Cautious Broccoli is a lightweight, TypeScript-based batch processing framework inspired by Spring Batch. It provides a robust foundation for building batch applications with features like chunk processing, retry mechanisms, and modular job execution.
- Job Management: Organize batch processes into jobs with multiple steps
- Flexible Step Types: Support for both tasklet-based and chunk-oriented processing
- Retry Mechanisms: Built-in retry policies for handling transient failures
- Chunk Processing: Efficient processing of large datasets in chunks
- Type Safety: Full TypeScript support with generics for type-safe batch processing
- Extensible Architecture: Easy to extend and customize for specific needs
A Job is the main unit of work in TSBatch. It contains one or more Steps that are executed sequentially.
const job = new Job("MyJob");
job.addStep(step1);
job.addStep(step2);
await job.execute();
TSBatch supports two types of steps:
- TaskletStep: For simple, single-operation tasks
- ChunkStep: For processing data in chunks (read-process-write pattern)
class MyTasklet implements Tasklet {
async execute(context: ExecutionContext): Promise<RepeatStatus> {
// Do something
return RepeatStatus.FINISHED;
}
}
const taskletStep = new TaskletStep(new MyTasklet());
const chunkStep = new ChunkStep<InputType, OutputType>(
reader, // implements ItemReader<InputType>
processor, // implements ItemProcessor<InputType, OutputType>
writer, // implements ItemWriter<OutputType>
chunkSize // number
);
TSBatch provides robust retry mechanisms for handling transient failures:
const retryPolicy: RetryPolicy = {
maxRetries: 3,
delayMs: 500,
shouldRetry: (error) => error.message.includes("Transient")
};
interface Step {
execute(context: ExecutionContext): Promise<void>;
}
interface Tasklet {
execute(context: ExecutionContext): Promise<RepeatStatus>;
}
interface ItemReader<T> {
read(): Promise<T | null>;
}
interface ItemProcessor<I, O> {
process(item: I): Promise<O | null>;
}
interface ItemWriter<T> {
write(items: T[]): Promise<void>;
}
interface RetryPolicy {
maxRetries: number;
delayMs?: number;
shouldRetry?: (error: any) => boolean;
}
interface ChunkRetryPolicies {
readerRetryPolicy?: RetryPolicy;
processorRetryPolicy?: RetryPolicy;
writerRetryPolicy?: RetryPolicy;
}
// Create a simple tasklet
class PrintTasklet implements Tasklet {
constructor(private message: string) {}
async execute(context: ExecutionContext): Promise<RepeatStatus> {
console.log(this.message);
return RepeatStatus.FINISHED;
}
}
// Create and run a job
const job = new Job("SimpleJob");
job.addStep(new TaskletStep(new PrintTasklet("Hello, World!")));
await job.execute();
// Define retry policies
const chunkRetryPolicies: ChunkRetryPolicies = {
readerRetryPolicy: { maxRetries: 3, delayMs: 1000 },
processorRetryPolicy: { maxRetries: 2, delayMs: 500 },
writerRetryPolicy: { maxRetries: 3, delayMs: 1000 }
};
// Create a retryable chunk step
const retryableChunkStep = new RetryableChunkStep(
new DataReader(),
new DataProcessor(),
new DataWriter(),
10, // chunk size
chunkRetryPolicies
);
// Create and run the job
const job = new Job("ChunkJob");
job.addStep(retryableChunkStep);
await job.execute();
- Error Handling: Always implement proper error handling in your readers, processors, and writers.

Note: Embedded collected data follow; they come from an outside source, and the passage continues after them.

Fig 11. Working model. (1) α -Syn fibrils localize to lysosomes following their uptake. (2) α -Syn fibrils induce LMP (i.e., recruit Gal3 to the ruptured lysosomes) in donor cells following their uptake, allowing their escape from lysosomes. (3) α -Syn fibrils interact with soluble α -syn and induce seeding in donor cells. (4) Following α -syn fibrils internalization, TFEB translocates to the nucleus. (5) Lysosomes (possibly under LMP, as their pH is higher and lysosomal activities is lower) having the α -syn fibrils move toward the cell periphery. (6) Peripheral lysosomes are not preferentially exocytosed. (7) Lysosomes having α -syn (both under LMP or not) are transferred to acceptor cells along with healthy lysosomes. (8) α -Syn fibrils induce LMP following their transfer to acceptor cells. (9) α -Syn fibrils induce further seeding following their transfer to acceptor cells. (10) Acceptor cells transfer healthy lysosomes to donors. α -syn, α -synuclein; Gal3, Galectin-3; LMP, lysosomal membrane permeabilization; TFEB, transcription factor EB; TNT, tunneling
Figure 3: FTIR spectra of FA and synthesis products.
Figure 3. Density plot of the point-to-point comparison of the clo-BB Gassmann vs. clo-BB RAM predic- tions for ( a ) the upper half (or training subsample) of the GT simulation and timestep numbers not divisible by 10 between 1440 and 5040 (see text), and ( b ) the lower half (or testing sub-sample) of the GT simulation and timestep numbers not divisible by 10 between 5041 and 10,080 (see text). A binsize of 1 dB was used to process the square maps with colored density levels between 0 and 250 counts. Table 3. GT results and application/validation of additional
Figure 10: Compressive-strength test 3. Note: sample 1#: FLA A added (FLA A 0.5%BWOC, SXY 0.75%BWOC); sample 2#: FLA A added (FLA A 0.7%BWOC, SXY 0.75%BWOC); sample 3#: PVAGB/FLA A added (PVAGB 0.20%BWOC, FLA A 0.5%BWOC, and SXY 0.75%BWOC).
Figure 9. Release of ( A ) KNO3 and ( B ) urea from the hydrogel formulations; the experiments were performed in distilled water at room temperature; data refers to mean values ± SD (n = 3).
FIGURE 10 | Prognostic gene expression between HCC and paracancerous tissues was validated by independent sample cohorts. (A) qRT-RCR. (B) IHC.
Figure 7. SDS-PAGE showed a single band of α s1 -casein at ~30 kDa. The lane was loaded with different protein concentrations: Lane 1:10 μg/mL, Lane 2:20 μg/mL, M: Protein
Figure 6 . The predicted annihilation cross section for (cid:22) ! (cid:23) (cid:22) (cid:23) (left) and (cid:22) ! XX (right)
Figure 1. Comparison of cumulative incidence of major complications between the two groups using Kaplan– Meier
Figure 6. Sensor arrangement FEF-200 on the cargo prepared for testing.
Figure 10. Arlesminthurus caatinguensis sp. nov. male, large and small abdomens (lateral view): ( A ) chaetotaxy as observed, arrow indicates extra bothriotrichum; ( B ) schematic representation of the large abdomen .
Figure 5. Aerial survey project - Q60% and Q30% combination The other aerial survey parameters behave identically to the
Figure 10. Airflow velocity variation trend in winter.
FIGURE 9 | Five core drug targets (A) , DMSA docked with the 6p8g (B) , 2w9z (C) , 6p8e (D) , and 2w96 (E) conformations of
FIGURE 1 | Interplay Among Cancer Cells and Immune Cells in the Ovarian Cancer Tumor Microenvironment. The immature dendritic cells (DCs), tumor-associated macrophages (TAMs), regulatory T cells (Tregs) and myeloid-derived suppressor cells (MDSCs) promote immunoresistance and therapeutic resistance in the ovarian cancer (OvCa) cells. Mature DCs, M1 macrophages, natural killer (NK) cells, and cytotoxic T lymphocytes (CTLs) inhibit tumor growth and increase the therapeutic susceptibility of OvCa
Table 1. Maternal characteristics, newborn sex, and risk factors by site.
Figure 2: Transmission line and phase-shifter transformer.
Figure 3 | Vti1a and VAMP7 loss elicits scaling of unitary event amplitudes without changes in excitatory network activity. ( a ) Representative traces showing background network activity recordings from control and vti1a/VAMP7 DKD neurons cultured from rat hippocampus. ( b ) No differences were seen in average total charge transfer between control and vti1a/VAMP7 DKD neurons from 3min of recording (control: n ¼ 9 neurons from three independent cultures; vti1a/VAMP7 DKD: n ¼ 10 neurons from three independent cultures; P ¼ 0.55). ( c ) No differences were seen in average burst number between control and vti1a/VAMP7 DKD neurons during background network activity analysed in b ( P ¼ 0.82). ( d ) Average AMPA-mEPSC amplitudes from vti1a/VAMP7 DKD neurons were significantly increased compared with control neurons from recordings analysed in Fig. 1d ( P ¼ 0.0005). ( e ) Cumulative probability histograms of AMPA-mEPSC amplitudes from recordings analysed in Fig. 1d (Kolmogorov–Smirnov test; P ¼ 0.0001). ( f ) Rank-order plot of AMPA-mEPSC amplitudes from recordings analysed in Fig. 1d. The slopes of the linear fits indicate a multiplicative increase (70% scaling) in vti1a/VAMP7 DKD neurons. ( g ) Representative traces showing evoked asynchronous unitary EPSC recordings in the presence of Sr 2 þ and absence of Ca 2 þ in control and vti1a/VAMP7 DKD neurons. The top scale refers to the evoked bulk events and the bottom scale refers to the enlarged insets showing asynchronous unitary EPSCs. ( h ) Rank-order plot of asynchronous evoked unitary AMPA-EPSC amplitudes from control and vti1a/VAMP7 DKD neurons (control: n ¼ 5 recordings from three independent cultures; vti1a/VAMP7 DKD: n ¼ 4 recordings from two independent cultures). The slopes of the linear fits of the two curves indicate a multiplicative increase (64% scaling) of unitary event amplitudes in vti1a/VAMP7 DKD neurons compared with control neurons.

- Chunk Size: Choose appropriate chunk sizes based on your data and memory constraints.
- Retry Policies: Configure retry policies based on the nature of potential failures.
- Context Usage: Use ExecutionContext to share data between steps when necessary.
- Type Safety: Leverage TypeScript's type system to ensure type safety throughout your batch process.
This project is licensed under the MIT License. See the LICENSE file for details.
This project is created by @maccals.
Contributions are welcome! Please feel free to submit a Pull Request.
This project uses commitlint to enforce commit message conventions. the commit message should be in the following format:
<type>(<scope>): <subject>
with the following types:
- feat: A new feature
- fix: A bug fix
- refactor: A code change that neither fixes a bug nor adds a feature
- perf: A code change that improves performance
- test: Adding missing tests
- build: Changes that affect the build system or external dependencies
- ops: Changes to the CI configuration files and scripts
- docs: Documentation only changes
- style: Changes that do not affect the meaning of the code (white-space, formatting, etc)
- merge: Merge branch 'pr-branch' into 'main'
and the scope should be the name of the package affected by the changes.